INSTRUCTION |
Retype every line of text in the material below word for word, and leave the pictures out of your copy.

RECORDS PROVIDED |
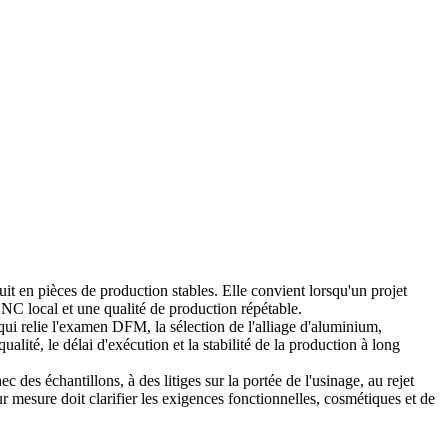
t en pièces de production stables. Elle convient lorsqu'un projet
CNC local et une qualité de production répétable.
 qui relie l'examen DFM, la sélection de l'alliage d'aluminium,
qualité, le délai d'exécution et la stabilité de la production à long
 des échantillons, à des litiges sur la portée de l'usinage, au rejet
r mesure doit clarifier les exigences fonctionnelles, cosmétiques et de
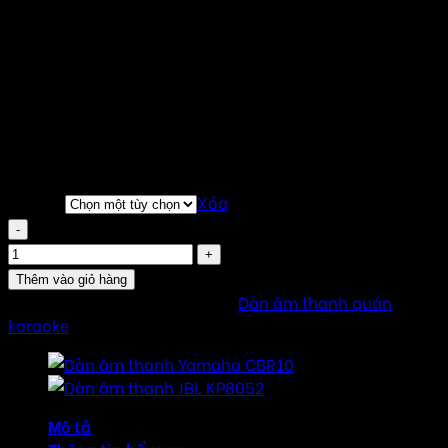
140.000.000
₫
–
170.000.000
₫
Khoảng giá: từ
140.000.000 ₫ đến 170.000.000 ₫
Giá trên chỉ là giá niêm yết
Liên hệ nhận giá rẻ nhất thị trường
Đơn vị tính : Trọn Bộ
Thương hiệu chính hãng : JBL
Combo
Xóa
Dàn âm thanh JBL KP8055 số lượng
Thêm vào giỏ hàng
SKU:
DAT-KP8055
Danh mục:
Dàn âm thanh quán
karaoke
Mô tả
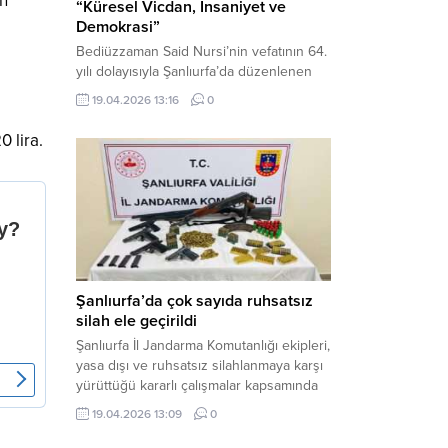
ın
“Küresel Vicdan, İnsaniyet ve
Demokrasi”
Bediüzzaman Said Nursi’nin vefatının 64.
yılı dolayısıyla Şanlıurfa’da düzenlenen
panelde, günümüzün manevi ve
19.04.2026 13:16
0
toplumsal sorunlarına Risale-i Nur
perspektifiyle çözüm arandı. Karaköprü
0 lira.
Necmettin Cevheri Kültür Merkezi’nde
gerçekleştirilen “Küresel Vicdan,
İnsaniyet ve Demokrasi” başlıklı panel,
hürriyet, adalet ve hukuk vurgularıyla
yoğun katılıma sahne oldu. Haber
Merkezi – Bediüzzaman Eğitim Kültür ve
Sanat...
Şanlıurfa’da çok sayıda ruhsatsız
silah ele geçirildi
Şanlıurfa İl Jandarma Komutanlığı ekipleri,
yasa dışı ve ruhsatsız silahlanmaya karşı
yürüttüğü kararlı çalışmalar kapsamında
Bozova ilçesinde bir ikamete operasyon
19.04.2026 13:09
0
düzenledi. Yapılan aramada çok sayıda
uzun namlulu silah, tabanca ve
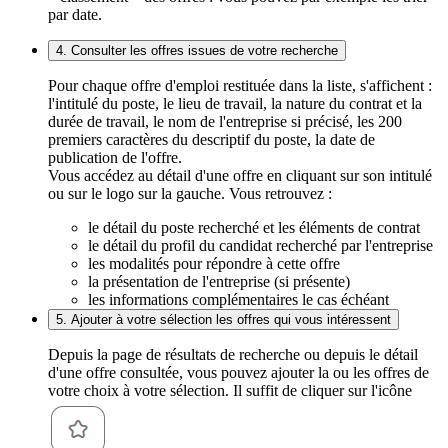
par date.
4. Consulter les offres issues de votre recherche
Pour chaque offre d'emploi restituée dans la liste, s'affichent :
l'intitulé du poste, le lieu de travail, la nature du contrat et la
durée de travail, le nom de l'entreprise si précisé, les 200
premiers caractères du descriptif du poste, la date de
publication de l'offre.
Vous accédez au détail d'une offre en cliquant sur son intitulé
ou sur le logo sur la gauche. Vous retrouvez :
le détail du poste recherché et les éléments de contrat
le détail du profil du candidat recherché par l'entreprise
les modalités pour répondre à cette offre
la présentation de l'entreprise (si présente)
les informations complémentaires le cas échéant
5. Ajouter à votre sélection les offres qui vous intéressent
Depuis la page de résultats de recherche ou depuis le détail
d'une offre consultée, vous pouvez ajouter la ou les offres de
votre choix à votre sélection. Il suffit de cliquer sur l'icône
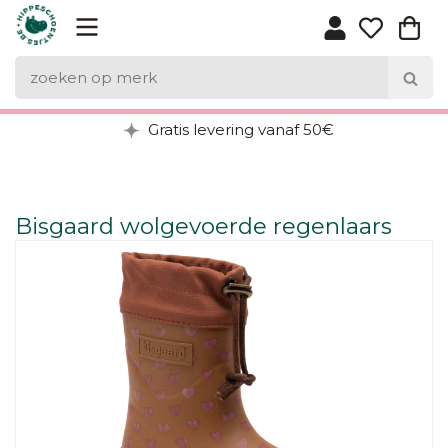
Gratis levering vanaf 50€
Bisgaard wolgevoerde regenlaars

TASK RESPONSE |
t en pièces de production stables. Elle convient lorsqu'un projet
CNC local et une qualité de production répétable.
 qui relie l'examen DFM, la sélection de l'alliage d'aluminium,
qualité, le délai d'exécution et la stabilité de la production à long
 des échantillons, à des litiges sur la portée de l'usinage, au rejet
r mesure doit clarifier les exigences fonctionnelles, cosmétiques et de
140.000.000
₫
–
170.000.000
₫
Khoảng giá: từ
140.000.000 ₫ đến 170.000.000 ₫
Giá trên chỉ là giá niêm yết
Liên hệ nhận giá rẻ nhất thị trường
Đơn vị tính : Trọn Bộ
Thương hiệu chính hãng : JBL
Combo
Xóa
Dàn âm thanh JBL KP8055 số lượng
Thêm vào giỏ hàng
SKU:
DAT-KP8055
Danh mục:
Dàn âm thanh quán
karaoke
Mô tả
ın
“Küresel Vicdan, İnsaniyet ve
Demokrasi”
Bediüzzaman Said Nursi’nin vefatının 64.
yılı dolayısıyla Şanlıurfa’da düzenlenen
panelde, günümüzün manevi ve
19.04.2026 13:16
0
toplumsal sorunlarına Risale-i Nur
perspektifiyle çözüm arandı. Karaköprü
0 lira.
Necmettin Cevheri Kültür Merkezi’nde
gerçekleştirilen “Küresel Vicdan,
İnsaniyet ve Demokrasi” başlıklı panel,
hürriyet, adalet ve hukuk vurgularıyla
yoğun katılıma sahne oldu. Haber
Merkezi – Bediüzzaman Eğitim Kültür ve
Sanat...
Şanlıurfa’da çok sayıda ruhsatsız
silah ele geçirildi
Şanlıurfa İl Jandarma Komutanlığı ekipleri,
yasa dışı ve ruhsatsız silahlanmaya karşı
yürüttüğü kararlı çalışmalar kapsamında
Bozova ilçesinde bir ikamete operasyon
19.04.2026 13:09
0
düzenledi. Yapılan aramada çok sayıda
uzun namlulu silah, tabanca ve
par date.
4. Consulter les offres issues de votre recherche
Pour chaque offre d'emploi restituée dans la liste, s'affichent :
l'intitulé du poste, le lieu de travail, la nature du contrat et la
durée de travail, le nom de l'entreprise si précisé, les 200
premiers caractères du descriptif du poste, la date de
publication de l'offre.
Vous accédez au détail d'une offre en cliquant sur son intitulé
ou sur le logo sur la gauche. Vous retrouvez :
le détail du poste recherché et les éléments de contrat
le détail du profil du candidat recherché par l'entreprise
les modalités pour répondre à cette offre
la présentation de l'entreprise (si présente)
les informations complémentaires le cas échéant
5. Ajouter à votre sélection les offres qui vous intéressent
Depuis la page de résultats de recherche ou depuis le détail
d'une offre consultée, vous pouvez ajouter la ou les offres de
votre choix à votre sélection. Il suffit de cliquer sur l'icône
Gratis levering vanaf 50€
Bisgaard wolgevoerde regenlaars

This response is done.